С тою же горечью исповедывался и Валуев — председатель кабинета министров: «Мы только проповедуем нравственные темы, которые почитаем для себя полезными, но нисколько не стесняемся отступить от них на деле, коль скоро признаем это сколько-нибудь выгодным. Мы забираем храмы, конфискуем имущество, систематически разоряем то, что не конфисковали, ссылаем десятки тысяч людей, позволяем бранить изменою проявление человеческого чувства, душим — вместо того чтобы управлять, и, рядом с этим, создаём магистратуру, гласный суд и свободу или полусвободу печати. Мы — смесь Тохтамышей с герцогами Альба, Иеремией и Бентамом».

Александр был в плену. В плену у собственных министров. В плену у террористов. Наконец, в сладком плену у Кати Долгоруковой. Легко ли ему было?..

Он бежал из опостылевшего Петербурга с его опасностями и злоумышленниками в Царское Село. Это был некий оазис тишины и спокойствия. Или так только казалось?

Он гулял по расчищенным дорожкам среди парковой тишины, среди беседок и павильонов, памятников и статуй в сопровождении Кати и детей, бегавших наперегонки. Позади следовали начальник конвоя капитан Кох и конечно же генерал-адъютант Рылеев. Они соблюдали приличную дистанцию, чтобы не мешать государю наслаждаться обществом дорогих ему существ.

Такая сладостная безмятежность царствовала вокруг, была разлита в самом воздухе. И Александру казалось, что решительно ничего не может нарушить этой идиллии.
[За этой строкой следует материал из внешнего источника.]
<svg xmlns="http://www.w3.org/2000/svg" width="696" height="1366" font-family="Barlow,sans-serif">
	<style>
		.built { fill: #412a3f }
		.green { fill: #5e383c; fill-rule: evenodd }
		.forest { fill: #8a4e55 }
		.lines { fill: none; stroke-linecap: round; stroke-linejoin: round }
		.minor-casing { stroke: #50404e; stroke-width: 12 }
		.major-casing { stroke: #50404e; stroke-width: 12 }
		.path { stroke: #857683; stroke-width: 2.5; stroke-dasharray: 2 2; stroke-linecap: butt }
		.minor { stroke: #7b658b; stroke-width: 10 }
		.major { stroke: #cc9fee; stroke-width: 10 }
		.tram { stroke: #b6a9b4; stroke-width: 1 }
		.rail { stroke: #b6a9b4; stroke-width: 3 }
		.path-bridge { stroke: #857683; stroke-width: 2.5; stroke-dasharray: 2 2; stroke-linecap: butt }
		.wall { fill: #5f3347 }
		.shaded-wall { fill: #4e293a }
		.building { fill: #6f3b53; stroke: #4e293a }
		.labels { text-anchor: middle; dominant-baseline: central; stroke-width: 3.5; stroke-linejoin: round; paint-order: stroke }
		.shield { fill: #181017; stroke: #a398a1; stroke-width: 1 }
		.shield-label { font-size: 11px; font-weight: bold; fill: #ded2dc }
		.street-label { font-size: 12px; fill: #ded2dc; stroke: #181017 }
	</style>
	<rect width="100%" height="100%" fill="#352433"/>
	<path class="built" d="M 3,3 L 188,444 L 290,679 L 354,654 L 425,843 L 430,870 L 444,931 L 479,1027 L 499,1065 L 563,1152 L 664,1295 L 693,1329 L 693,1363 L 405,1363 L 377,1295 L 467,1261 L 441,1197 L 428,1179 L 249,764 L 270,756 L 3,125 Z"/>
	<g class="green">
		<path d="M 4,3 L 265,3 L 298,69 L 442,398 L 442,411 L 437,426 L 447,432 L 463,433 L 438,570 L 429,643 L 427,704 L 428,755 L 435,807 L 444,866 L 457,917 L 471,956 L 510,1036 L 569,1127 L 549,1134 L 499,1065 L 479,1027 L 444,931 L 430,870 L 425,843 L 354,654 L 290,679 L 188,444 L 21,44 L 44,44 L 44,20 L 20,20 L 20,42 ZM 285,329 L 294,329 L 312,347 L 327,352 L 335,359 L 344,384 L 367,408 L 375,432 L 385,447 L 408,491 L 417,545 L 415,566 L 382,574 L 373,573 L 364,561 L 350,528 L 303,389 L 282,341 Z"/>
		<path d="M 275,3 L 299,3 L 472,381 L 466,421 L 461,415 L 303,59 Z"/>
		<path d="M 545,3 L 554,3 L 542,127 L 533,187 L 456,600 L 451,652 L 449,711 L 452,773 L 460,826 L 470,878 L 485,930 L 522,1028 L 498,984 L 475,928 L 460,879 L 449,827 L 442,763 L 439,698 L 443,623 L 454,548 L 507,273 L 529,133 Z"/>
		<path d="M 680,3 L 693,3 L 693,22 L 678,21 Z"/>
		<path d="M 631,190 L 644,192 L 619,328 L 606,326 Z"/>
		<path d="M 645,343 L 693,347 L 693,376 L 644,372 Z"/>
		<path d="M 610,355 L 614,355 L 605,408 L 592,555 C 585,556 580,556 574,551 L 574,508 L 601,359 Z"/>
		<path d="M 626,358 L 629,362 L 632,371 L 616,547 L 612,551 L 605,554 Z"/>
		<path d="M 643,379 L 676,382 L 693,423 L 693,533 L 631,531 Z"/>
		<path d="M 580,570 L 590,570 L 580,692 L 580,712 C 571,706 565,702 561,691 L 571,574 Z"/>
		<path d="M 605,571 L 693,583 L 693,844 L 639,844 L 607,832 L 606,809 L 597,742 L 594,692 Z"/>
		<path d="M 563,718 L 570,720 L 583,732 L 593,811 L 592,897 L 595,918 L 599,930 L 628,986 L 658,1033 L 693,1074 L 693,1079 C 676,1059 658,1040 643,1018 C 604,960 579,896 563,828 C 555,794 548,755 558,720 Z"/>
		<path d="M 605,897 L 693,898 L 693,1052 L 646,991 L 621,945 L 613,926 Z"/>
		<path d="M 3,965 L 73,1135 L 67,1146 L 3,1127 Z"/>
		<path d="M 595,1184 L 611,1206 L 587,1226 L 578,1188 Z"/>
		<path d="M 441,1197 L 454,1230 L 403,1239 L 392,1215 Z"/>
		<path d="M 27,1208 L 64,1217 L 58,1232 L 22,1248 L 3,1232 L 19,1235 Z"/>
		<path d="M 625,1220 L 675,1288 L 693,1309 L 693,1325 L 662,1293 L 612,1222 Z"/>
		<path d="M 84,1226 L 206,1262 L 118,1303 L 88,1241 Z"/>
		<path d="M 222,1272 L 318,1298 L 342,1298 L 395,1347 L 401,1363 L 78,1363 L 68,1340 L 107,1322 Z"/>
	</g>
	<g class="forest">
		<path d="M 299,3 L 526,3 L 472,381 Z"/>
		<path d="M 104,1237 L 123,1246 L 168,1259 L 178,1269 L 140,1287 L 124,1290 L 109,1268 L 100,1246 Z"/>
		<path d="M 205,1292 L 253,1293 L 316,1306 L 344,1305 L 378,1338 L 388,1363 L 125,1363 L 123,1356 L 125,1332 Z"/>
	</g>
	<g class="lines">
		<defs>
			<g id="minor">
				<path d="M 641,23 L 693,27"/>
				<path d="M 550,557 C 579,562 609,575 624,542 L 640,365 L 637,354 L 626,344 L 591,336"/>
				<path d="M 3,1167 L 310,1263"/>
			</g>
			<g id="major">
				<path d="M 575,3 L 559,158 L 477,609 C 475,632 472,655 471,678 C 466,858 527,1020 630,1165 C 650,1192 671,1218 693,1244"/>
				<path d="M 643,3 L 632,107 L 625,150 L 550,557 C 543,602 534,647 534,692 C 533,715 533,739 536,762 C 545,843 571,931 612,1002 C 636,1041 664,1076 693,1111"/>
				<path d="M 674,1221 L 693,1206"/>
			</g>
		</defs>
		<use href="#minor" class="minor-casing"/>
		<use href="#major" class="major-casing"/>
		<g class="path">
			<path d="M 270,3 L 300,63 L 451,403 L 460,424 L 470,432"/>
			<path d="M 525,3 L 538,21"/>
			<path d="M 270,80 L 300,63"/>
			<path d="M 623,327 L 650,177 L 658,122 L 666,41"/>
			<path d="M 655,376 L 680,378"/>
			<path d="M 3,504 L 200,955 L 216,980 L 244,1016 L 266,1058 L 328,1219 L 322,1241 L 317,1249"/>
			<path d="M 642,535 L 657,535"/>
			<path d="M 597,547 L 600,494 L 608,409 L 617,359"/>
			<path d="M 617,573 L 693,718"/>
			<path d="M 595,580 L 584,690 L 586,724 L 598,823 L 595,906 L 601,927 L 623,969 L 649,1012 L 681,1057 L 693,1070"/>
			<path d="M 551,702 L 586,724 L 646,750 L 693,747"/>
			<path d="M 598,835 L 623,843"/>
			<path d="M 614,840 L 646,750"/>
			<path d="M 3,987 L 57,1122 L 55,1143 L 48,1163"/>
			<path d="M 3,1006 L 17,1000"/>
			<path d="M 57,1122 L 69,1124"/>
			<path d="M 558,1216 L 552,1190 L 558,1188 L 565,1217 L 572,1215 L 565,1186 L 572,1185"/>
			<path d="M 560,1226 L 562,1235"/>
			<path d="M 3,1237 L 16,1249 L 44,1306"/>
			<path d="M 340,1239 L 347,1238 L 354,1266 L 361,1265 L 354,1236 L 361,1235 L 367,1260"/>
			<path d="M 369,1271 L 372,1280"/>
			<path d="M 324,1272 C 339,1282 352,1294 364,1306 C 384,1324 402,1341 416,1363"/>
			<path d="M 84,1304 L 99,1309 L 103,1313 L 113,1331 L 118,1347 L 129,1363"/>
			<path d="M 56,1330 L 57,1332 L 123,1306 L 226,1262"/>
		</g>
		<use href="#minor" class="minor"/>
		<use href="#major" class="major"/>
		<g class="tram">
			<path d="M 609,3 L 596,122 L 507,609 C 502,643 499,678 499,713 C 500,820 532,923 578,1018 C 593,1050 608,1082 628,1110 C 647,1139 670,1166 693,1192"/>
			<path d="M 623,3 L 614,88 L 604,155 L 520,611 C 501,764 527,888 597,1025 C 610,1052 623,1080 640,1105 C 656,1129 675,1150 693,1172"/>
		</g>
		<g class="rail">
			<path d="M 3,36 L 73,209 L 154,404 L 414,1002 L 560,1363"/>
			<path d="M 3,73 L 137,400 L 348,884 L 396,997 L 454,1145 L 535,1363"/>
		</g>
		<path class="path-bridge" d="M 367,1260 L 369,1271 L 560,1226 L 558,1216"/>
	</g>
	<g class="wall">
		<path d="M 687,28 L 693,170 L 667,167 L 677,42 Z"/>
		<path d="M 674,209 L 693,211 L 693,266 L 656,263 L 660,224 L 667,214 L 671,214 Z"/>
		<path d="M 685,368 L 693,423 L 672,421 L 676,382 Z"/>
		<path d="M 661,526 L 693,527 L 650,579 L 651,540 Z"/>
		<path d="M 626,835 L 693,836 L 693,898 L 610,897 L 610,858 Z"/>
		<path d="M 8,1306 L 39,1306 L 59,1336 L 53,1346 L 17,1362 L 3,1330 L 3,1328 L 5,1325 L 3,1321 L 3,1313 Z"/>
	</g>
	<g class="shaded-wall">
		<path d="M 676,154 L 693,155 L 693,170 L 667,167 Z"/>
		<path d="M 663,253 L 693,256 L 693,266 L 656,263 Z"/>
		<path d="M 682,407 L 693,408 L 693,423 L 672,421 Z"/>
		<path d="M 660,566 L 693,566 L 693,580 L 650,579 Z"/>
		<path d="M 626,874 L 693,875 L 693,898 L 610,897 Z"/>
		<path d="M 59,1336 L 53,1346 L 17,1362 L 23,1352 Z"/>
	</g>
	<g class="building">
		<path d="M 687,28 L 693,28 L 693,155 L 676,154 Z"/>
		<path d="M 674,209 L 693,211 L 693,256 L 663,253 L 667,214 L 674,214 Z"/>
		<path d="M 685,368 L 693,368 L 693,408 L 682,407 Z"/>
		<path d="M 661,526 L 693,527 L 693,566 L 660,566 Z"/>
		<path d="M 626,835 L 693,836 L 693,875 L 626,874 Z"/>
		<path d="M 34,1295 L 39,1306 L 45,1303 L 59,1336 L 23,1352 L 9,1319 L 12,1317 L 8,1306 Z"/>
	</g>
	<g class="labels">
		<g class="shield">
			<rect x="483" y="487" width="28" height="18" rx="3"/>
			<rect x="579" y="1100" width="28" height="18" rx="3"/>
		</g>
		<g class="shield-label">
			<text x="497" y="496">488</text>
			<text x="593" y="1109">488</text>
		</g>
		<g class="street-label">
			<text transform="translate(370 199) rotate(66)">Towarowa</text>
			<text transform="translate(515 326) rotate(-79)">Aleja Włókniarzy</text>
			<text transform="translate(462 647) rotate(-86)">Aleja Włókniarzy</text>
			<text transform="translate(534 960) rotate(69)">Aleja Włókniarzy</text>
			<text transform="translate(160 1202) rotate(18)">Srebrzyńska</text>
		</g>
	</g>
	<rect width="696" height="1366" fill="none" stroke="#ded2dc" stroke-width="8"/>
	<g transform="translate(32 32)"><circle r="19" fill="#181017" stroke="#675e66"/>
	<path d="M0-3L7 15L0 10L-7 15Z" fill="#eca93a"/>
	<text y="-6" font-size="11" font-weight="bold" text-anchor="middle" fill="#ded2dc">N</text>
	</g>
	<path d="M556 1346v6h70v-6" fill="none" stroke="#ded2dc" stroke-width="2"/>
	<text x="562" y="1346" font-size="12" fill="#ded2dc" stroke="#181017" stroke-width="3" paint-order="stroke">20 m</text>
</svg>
Увы! В самый упоительный миг вдалеке на дорожке показался спешивший к ним дежурный генерал-адъютант:

— Государь... — от волнения и учащённого дыхания он несколько мгновений не мог выговорить ни слова. Наконец он отдышался и выпалил: — Государь, только что получена телеграфная депеша: её величество государыня императрица Мария Александровна почила в Бозе.
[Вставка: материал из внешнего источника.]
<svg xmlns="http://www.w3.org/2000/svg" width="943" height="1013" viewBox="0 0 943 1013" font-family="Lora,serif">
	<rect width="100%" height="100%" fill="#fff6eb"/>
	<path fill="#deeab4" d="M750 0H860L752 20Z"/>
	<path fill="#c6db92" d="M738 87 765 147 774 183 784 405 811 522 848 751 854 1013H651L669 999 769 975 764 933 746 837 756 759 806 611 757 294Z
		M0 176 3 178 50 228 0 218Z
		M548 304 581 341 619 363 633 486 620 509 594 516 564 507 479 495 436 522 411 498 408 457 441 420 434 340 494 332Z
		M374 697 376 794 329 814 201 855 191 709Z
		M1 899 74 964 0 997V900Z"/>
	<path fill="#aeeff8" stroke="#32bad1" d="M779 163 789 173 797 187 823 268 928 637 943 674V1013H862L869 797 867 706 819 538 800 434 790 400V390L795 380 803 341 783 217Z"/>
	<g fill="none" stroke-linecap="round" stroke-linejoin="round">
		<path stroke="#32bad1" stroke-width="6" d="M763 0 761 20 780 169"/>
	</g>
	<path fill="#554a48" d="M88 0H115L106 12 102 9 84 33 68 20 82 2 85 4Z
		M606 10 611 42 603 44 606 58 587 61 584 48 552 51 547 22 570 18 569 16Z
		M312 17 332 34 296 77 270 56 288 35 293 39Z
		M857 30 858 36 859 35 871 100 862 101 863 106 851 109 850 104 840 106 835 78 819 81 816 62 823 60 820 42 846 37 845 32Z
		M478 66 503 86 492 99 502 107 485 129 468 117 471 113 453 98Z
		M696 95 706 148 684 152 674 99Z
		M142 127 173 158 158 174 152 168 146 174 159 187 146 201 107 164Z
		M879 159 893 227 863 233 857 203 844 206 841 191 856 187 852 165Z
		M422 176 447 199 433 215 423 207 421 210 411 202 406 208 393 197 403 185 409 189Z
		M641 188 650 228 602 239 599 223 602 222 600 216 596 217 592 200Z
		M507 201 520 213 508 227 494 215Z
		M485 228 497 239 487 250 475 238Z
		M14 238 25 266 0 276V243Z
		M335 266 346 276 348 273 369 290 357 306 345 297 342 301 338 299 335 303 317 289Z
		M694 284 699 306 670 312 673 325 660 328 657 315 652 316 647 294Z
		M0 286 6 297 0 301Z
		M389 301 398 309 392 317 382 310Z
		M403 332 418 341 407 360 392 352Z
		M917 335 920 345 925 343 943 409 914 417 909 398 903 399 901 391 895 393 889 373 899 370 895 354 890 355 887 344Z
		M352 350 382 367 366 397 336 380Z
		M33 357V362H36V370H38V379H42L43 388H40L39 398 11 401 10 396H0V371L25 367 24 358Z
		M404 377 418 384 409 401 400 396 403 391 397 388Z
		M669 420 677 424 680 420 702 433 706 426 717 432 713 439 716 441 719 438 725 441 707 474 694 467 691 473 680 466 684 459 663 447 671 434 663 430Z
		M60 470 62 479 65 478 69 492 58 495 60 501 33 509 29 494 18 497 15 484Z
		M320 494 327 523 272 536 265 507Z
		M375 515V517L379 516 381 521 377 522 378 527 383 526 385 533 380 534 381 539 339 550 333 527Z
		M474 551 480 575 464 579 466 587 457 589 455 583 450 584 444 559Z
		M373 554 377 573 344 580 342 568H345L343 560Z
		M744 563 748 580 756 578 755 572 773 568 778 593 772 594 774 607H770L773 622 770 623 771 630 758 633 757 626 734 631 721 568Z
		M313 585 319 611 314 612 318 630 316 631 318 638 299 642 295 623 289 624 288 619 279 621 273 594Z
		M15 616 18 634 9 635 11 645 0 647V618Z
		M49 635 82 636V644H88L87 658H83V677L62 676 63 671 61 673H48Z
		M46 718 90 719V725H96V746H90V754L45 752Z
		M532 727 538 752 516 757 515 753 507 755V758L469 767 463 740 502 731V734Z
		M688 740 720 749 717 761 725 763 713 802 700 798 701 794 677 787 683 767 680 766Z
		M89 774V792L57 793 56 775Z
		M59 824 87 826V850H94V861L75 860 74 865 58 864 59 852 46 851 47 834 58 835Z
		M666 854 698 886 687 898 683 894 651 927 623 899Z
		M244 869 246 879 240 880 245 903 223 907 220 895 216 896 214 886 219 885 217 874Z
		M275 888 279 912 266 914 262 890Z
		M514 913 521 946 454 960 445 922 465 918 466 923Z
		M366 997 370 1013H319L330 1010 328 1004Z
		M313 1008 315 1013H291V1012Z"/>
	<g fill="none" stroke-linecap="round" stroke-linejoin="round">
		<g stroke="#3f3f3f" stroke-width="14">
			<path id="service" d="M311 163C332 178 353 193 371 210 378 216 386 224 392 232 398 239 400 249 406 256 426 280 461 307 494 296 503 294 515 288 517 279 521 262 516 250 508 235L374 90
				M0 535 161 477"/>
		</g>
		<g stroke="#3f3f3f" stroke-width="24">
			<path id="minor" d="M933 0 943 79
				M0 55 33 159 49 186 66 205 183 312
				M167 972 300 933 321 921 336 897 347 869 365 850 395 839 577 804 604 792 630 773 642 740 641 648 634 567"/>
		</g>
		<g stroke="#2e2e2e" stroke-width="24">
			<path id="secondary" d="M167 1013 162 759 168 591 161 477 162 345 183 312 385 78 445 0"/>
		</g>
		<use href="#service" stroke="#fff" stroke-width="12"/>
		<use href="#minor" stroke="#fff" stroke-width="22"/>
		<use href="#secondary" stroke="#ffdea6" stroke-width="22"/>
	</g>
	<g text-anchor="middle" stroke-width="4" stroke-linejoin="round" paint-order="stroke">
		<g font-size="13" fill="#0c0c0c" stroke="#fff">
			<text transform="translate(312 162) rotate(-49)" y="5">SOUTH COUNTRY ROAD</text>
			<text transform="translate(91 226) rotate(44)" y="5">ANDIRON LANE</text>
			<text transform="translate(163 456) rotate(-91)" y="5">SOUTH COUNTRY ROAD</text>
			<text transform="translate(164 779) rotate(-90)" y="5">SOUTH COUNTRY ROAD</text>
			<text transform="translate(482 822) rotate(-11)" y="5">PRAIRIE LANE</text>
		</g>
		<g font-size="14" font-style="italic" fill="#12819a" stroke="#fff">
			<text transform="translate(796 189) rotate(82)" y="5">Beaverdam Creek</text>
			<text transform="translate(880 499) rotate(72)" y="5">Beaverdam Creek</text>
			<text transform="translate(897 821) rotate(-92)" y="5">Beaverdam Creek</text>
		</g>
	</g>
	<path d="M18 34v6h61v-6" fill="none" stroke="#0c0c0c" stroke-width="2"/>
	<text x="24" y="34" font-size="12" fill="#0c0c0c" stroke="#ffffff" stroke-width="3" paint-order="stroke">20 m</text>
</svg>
Кровь отхлынула от лица Александра. Да, он ждал этой вести, был готов к ней. Но всё-таки. Она оказалась столь неожиданной, столь ошеломительной, что у него перехватило дыхание.

С минуту он стоял на месте, как вкопанный, словно бы не зная, куда двинуться, что предпринять. Катя слегка коснулась его плеча.

   — Ваше величество, вам надо ехать. Немедленно. Вам надо быть там.

   — Да-да, — растерянно произнёс Александр. — Я сейчас же отправлюсь...

И уже овладев собой, голосом, привыкшим повелевать, произнёс:

   — Немедленно телеграфировать в Гатчину и передать сыну, чтобы он оповестил остальных, собрал их и выехал в Зимний дворец! Телеграмма должна быть за моим именем!

Царский поезд уже стоял под парами. Александра сопровождали Рылеев и Кох. Колеса, казалось ему, выстукивали: свободен, свободен, свободен. Кощунственно? Но ведь это была долгая мука — ожидание конца. Конца неминучего, ибо таков был приговор всех медицинских светил. Чудес не бывает, даже если их долго и страстно вымаливать у Господа и всех святых. Вера в конце концов не делает человека ни бессмертным, ни счастливым, даже если эта вера истова и фанатична.

«Бедная Мария, — он думал о ней теперь уже с сожалением, — как долго она мучилась. И никого из близких не было возле неё, когда прервалось навсегда её дыхание».

Вот это было ужасно. Никого — ни супруга, ни сыновей и дочерей. Одни статс-дамы и сёстры милосердия. Может, позвали врачей. Но это всё не то, не то. Конечно, эти бабы раззвонят повсеместно, что её величество померла на их руках. И никого из близких при её святой кончине не оказалось. Они её забросили.

Стыд и раскаяние на минуту овладели им. И столь же мимолётно улетучились.

Он стал думать о долгом, томительно долгом и пышном ритуале похорон. Прощание. Отпевание. Погребение. Многодневное бдение. И всё это время он, государь, обязан находиться при усопшей.